▸ LEESTEKST
‘De middenklasse beseft niet hoe goed ze het heeft’
artikel uit Knack van 09 november 2016 – door Ewald Pironet
De middenklasse doet de economie draaien, maar ze draait ook op voor alle besparingen, hoor je vaak. Klopt dat wel? En wat brengt de toekomst? Professor Ive Marx: ‘Onze middenklasse mort, maar ze floreert’, vindt professor Ive Marx.
Slechte tijden? Ive Marx windt er geen doekjes om: ‘In vergelijking met de rest van Europa heeft de Belgische middenklasse geen reden tot klagen.’ De socio-econoom van de Universiteit Antwerpen werkte samen met zijn collega Sarah Kuypers mee aan een hoogst actuele wetenschappelijke studie: Europe’s disappearing middle class? Evidence from the world of work (Edward Elgar Publishing). Staat de middenklasse écht op het punt om te verdwijnen, zoals hier en daar weleens wordt geopperd?
De eerste belangrijke vraag is natuurlijk: wie behoort tot de middenklasse? Sociologen hebben daar een andere kijk op dan economen. De eersten kijken naar het opleidingsniveau en vooral naar het beroep dat iemand uitoefent. Economen nemen liever het inkomen als maatstaf. ‘Vroeger, toen er in een gezin maar één kostwinnaar was, bepaalde de job sterk de economische positie van het gezin’, vertelt Marx. ‘Naarmate het tweeverdienersmodel opgang maakte, is dat ervan losgekoppeld: als in een gezin beide partners een arbeidersjob uitoefenen, maakt het gezin grote kans om niet tot de lage sociale klasse maar tot de middenklasse te behoren. En als een alleenstaande ouder een typische middenklassebaan heeft, bijvoorbeeld leraar of verpleger, en moet rondkomen met één inkomen, dan bevindt die zich vaak aan de onderkant van de sociale ladder. Een goede baan is dus niet langer een garantie om tot de middenklasse te behoren, de gezinssituatie weegt door.’
Voor het Europese onderzoek werd gekeken naar het inkomen, en werd rekening gehouden met de grootte van het gezin. Iemand behoort tot de middenklasse als zijn en/of haar inkomen tussen de 60 en 200 procent van de mediaan zit, dat is de middelste waarde van alle inkomens. Concreet: een alleenstaande die in ons land een maandelijks nettogezinsinkomen heeft van 1373 à 3433 euro behoort tot de middenklasse. Voor een gezin met twee kinderen jonger dan veertien jaar wordt dat 2163 à 7210 euro. Binnen de middenklasse bestaan er dus grote verschillen. Daarom werden subcategorieën in het leven geroepen: de lagere, de kern-, en de hogere middenklasse.

▸ AANGELEVERD MATERIAAL

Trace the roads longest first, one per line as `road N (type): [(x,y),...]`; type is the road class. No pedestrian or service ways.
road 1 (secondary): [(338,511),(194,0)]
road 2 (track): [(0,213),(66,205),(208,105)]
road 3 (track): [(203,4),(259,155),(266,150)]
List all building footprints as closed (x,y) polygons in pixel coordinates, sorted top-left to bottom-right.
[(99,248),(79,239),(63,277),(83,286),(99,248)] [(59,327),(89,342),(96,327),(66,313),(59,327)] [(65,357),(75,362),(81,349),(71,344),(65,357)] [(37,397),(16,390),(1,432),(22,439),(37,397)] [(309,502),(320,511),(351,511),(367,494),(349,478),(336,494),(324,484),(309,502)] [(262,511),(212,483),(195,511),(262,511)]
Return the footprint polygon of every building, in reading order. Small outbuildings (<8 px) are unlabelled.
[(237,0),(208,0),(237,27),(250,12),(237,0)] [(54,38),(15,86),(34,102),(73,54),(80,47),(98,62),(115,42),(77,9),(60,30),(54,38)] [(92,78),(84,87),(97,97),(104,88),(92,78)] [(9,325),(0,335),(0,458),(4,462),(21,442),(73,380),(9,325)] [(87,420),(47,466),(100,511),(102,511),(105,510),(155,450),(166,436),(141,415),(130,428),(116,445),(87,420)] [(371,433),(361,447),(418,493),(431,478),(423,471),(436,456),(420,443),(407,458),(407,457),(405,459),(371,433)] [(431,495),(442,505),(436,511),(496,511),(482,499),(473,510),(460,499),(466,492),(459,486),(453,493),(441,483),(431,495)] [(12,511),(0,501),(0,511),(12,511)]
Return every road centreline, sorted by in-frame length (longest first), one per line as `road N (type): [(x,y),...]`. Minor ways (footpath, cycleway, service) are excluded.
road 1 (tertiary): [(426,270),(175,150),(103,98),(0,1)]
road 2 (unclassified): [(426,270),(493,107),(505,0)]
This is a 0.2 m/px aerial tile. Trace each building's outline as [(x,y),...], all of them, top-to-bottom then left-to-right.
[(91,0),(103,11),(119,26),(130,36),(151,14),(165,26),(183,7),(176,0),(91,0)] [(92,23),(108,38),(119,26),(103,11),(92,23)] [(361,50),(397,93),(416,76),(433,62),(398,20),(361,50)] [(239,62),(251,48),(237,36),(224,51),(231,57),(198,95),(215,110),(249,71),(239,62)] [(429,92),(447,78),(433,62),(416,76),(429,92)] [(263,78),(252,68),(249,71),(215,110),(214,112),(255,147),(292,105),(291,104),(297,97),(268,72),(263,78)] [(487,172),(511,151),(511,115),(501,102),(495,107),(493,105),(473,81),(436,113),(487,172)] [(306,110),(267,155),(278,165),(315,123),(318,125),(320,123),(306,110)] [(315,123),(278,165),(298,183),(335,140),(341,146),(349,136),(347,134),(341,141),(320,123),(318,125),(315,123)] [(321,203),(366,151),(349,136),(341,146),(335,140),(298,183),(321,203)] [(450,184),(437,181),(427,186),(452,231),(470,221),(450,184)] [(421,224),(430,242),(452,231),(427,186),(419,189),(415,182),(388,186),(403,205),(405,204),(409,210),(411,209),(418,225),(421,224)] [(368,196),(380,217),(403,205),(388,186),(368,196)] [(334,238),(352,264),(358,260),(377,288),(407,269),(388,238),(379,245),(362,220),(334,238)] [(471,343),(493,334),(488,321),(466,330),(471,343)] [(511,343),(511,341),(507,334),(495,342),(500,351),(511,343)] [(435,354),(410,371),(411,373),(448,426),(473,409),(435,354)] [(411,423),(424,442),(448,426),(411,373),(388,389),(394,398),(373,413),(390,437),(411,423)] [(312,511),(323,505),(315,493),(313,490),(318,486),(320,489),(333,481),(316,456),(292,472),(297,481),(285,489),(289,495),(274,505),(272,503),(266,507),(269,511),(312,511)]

▸ OPDRACHTEN
(1) Schrijf uit het artikel over de middenklasse de passage over van "Slechte tijden? Ive" tot "weleens wordt geopperd?".
(2) Welk maandelijks nettogezinsinkomen moet een alleenstaande volgens het artikel over de middenklasse hebben om tot de middenklasse te behoren?
(3) Vervolg het artikel over de middenklasse na de laatste zin ervan.

▸ DE ANTWOORDEN
(1)
Slechte tijden? Ive Marx windt er geen doekjes om: ‘In vergelijking met de rest van Europa heeft de Belgische middenklasse geen reden tot klagen.’ De socio-econoom van de Universiteit Antwerpen werkte samen met zijn collega Sarah Kuypers mee aan een hoogst actuele wetenschappelijke studie: Europe’s disappearing middle class? Evidence from the world of work (Edward Elgar Publishing). Staat de middenklasse écht op het punt om te verdwijnen, zoals hier en daar weleens wordt geopperd?

(2) Een maandelijks nettogezinsinkomen van 1373 à 3433 euro.

(3)
Driekwart van de Belgische bevolking behoort tot de middenklasse: 16 procent zit in de lagere groep, 31 procent in de kern en nog eens bijna zoveel in de hogere middenklasse. Een dikke 18 procent van de Belgen is arm, bijna 5 procent behoort tot de topverdieners. Marx: ‘Het aandeel van de armen was in 2003 nog 16,5 procent, het neemt dus lichtjes toe. Het aandeel van de top nam in tien jaar tijd heel lichtjes af. Opvallend is dat de Belgische middenklasse zogoed als stabiel bleef. De meeste mensen behoren tot de kern- en de hogere middenklasse, samen goed voor meer dan 60 procent’, zegt Marx.
De middenklasse staat nog maar pas in de belangstelling. Lange tijd hielden academici zich vooral bezig met de ongelijkheid in een samenleving. Een paar jaar geleden verschoof de focus naar de topinkomens, de one percenters. Er verschenen toen steeds meer studies waaruit bleek dat de absolute top van de samenleving zich in sneltempo verrijkte en de rest van de samenleving steeds verder het nakijken gaf. De klopt zeker voor de Verenigde Staten. Daar trappelde de middenklasse ook nog eens ter plaatse, terwijl gezondheidszorg, onderwijs enzovoort duurder werden. Het fenomeen werd een politiek thema, en ook wetenschappers bogen zich erover. De eerste studies over de middenklasse verschenen in de VS, en waaiden via Groot-Brittannië over naar de rest van Europa.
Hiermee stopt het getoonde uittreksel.